Even as the U.S. Supreme Court weighs whether to give local officials more leeway to clear encampments, leaders in the region have increased penalties for people living in tents.

Poway has adopted a camping ban. Chula Vista could be next. San Diego’s order corresponded with a drop in the downtown population and more people seeking shelter, but there aren’t enough beds and some proposals to increase capacity are facing challenges. an uncertain future.

A project to convert an empty warehouse into a 1,000-bed facility has slowed due to apparent concerns over the real estate deal. A separate proposal to accommodate hundreds of people on land near the airport faces a possible legal challenge.

Meanwhile, people sleep in trucks, against horse stalls and under tarpaulins.
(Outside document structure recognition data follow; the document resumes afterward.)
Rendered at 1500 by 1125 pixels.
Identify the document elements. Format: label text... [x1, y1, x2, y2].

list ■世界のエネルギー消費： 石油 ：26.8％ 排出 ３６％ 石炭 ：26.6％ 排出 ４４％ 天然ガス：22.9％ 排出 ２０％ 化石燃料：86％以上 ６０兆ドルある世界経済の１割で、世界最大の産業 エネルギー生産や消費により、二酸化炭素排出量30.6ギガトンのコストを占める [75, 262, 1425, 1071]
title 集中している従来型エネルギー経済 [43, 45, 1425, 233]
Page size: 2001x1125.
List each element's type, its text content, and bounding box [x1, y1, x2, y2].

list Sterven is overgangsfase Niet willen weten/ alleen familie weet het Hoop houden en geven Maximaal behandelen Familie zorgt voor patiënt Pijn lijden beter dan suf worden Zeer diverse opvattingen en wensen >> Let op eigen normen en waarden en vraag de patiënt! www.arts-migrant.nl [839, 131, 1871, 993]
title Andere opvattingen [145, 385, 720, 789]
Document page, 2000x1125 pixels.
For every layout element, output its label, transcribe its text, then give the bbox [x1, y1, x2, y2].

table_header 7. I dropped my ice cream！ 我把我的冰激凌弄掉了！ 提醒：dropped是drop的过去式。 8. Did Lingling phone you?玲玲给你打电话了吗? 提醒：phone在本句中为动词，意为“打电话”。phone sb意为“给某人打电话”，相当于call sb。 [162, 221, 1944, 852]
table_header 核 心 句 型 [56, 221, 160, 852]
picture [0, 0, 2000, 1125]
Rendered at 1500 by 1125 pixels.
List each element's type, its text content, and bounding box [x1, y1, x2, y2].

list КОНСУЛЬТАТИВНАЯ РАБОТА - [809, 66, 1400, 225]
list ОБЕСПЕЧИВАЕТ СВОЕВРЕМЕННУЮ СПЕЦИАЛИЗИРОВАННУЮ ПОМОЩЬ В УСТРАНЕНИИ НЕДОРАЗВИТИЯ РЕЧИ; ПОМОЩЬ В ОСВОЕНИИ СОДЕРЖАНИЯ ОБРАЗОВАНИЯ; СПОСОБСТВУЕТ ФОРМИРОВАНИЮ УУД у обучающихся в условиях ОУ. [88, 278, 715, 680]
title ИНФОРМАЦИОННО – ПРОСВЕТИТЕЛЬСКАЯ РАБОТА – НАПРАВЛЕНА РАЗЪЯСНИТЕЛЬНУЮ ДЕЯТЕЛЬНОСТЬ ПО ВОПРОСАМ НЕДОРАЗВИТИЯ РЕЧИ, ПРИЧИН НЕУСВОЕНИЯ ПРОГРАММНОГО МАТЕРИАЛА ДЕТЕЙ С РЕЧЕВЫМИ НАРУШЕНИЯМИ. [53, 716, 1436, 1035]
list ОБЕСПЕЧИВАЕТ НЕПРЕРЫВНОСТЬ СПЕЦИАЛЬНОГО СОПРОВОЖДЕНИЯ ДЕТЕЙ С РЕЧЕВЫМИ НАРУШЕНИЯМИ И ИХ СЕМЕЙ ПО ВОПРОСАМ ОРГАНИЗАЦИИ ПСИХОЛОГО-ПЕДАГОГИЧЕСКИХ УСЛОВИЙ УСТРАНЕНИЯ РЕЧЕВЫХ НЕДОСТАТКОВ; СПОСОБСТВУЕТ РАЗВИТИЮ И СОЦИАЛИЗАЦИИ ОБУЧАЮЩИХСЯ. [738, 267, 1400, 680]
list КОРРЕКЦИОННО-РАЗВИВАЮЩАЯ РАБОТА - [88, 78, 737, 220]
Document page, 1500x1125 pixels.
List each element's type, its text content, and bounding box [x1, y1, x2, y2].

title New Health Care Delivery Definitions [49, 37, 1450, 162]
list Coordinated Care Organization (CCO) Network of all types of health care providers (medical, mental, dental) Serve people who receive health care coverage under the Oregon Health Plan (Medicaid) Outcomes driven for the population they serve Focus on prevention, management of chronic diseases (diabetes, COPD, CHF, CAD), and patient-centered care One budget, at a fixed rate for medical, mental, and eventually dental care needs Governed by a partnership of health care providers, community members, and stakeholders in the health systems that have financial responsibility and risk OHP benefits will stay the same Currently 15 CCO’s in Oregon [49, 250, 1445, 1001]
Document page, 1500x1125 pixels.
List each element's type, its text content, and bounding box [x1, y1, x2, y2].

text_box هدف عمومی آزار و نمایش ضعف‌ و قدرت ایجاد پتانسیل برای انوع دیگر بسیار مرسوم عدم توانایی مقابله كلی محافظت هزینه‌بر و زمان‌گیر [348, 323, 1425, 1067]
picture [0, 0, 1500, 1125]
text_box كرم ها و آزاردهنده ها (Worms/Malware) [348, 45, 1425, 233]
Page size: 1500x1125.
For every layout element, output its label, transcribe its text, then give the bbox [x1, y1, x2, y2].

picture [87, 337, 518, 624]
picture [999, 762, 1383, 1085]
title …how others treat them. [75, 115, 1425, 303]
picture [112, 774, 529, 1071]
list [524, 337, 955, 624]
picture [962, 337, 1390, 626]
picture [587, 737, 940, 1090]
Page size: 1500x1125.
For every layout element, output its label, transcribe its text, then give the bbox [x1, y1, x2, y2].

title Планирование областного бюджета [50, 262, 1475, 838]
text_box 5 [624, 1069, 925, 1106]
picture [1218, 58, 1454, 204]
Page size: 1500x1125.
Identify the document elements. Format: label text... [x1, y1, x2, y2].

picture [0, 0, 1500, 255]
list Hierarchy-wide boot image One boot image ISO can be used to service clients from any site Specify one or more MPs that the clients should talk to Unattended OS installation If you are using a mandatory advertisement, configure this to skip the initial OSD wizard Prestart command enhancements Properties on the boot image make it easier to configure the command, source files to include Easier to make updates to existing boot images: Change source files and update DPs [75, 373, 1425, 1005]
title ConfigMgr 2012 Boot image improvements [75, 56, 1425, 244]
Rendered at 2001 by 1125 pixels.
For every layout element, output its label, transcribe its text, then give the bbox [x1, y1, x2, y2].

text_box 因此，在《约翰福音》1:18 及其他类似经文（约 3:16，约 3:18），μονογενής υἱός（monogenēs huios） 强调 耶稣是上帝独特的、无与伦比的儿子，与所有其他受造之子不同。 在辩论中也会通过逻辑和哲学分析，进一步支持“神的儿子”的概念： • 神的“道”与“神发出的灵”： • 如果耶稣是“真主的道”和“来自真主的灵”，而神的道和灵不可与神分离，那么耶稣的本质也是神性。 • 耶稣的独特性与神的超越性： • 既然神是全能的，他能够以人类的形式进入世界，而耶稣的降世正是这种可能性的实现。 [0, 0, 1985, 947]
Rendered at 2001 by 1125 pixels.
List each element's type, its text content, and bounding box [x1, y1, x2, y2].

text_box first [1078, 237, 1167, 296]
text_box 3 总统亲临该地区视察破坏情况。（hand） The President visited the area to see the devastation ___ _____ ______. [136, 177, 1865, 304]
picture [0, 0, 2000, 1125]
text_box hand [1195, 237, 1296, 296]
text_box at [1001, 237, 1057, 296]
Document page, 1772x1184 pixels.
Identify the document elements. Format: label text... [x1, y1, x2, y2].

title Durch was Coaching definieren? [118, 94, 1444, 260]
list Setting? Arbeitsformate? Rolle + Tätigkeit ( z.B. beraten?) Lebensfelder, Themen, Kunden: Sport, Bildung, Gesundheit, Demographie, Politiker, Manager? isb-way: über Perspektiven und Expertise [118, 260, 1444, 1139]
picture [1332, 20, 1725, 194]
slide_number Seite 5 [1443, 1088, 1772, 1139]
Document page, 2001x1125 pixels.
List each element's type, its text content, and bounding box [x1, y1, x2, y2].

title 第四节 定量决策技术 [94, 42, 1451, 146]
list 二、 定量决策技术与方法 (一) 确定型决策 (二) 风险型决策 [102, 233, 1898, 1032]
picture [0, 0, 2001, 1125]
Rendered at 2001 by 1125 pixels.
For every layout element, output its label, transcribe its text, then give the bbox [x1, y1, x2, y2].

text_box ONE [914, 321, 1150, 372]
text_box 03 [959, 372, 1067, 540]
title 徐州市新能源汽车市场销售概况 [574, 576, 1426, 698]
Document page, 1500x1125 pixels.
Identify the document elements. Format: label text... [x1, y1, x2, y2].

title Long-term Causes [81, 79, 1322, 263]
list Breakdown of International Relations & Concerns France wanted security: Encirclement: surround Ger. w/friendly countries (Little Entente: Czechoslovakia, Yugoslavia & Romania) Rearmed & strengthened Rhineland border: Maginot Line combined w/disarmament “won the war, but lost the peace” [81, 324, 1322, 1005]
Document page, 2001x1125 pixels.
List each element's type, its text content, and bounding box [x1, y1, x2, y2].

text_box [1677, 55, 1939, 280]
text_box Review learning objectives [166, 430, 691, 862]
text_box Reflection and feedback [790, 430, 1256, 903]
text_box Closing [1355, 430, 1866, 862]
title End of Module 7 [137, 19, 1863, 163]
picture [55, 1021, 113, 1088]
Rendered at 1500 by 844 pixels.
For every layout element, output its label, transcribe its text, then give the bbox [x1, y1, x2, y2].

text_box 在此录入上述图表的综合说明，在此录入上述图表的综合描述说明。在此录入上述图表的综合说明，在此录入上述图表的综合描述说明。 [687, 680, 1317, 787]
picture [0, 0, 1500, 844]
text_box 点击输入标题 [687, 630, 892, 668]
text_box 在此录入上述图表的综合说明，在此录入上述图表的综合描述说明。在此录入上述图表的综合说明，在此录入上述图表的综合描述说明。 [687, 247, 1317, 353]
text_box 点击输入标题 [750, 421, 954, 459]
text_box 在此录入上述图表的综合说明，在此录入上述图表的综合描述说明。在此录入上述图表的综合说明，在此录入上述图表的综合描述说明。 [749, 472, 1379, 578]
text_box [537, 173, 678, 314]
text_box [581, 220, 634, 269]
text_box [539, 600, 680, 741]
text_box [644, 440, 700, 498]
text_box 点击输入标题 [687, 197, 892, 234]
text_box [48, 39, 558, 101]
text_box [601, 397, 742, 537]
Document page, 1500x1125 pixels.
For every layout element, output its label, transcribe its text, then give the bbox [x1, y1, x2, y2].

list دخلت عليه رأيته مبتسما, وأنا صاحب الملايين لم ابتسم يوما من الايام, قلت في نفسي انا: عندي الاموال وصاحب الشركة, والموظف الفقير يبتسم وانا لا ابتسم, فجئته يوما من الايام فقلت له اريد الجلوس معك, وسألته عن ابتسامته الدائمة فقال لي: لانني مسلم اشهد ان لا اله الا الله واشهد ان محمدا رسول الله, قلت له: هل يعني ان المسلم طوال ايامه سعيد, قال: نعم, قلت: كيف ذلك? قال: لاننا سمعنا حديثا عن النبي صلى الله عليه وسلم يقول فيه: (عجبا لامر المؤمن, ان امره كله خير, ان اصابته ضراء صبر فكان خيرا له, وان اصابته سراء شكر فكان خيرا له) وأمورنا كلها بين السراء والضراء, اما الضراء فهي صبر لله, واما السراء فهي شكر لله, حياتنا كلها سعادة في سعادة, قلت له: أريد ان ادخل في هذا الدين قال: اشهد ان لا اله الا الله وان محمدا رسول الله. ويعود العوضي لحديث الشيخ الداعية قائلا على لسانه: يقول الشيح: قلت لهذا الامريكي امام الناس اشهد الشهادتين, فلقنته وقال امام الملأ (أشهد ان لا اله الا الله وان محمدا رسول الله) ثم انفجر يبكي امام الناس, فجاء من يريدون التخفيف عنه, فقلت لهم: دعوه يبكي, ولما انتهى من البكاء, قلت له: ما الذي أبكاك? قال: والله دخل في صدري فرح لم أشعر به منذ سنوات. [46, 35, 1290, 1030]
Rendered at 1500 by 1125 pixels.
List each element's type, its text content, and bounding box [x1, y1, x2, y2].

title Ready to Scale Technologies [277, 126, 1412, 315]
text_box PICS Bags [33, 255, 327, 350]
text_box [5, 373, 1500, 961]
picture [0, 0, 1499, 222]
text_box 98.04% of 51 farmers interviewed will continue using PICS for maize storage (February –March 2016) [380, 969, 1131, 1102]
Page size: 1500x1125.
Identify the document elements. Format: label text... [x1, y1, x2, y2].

On Tuesday in Point Loma, Sheila “Chye” Nezzie, 45, sat on a walker in front of a Goodwill. Two years ago, she and her husband lived in a river bed. Now they live in a tent on Midway Drive.

Nezzie said his partner, Juan “Chino” Cota, suffered from advanced stomach cancer but struggled to find regular medical care.

“I just want him to be comfortable,” Nezzie said as he began to cry. Cota stopped rearranging the boxes and took his face in his hands.

Gilligan, the 59-year-old who worked at the rest stop, had high hopes when he left Massachusetts a few years ago to move to North County for a job selling software financial.

It arrived in January 2020. The pandemic emerged shortly after. By the middle of the next year, he said the company couldn’t afford to keep him.

Gilligan moved out of her apartment in Solana Beach. The hotels have exhausted his savings. He tried to live with a friend, but the relationship fell apart. Child support bills have increased.

“It was just this year and a half where we just slipped and slid through all the gate checks,” he said.

Gilligan also struggled with the aftermath of sexual assault as a child, and a recent report from a psychologist revealed signs of post-traumatic stress. He wondered if it was worth staying alive.

The turnaround happened when Gilligan called the VA.

They connected him with a range of support services, including the nonprofit People Assisting the Homeless, and he landed an apartment downtown. Gilligan briefly received rental assistance, but now makes a living from his new job as development director at Lived Experience Advisers, a local homeless advocacy group.

“I thought I knew what homelessness was, but I didn’t,” he said. “The guys you see in public, the ones talking to themselves and harassing people passing by, that’s actually the tip of the iceberg.”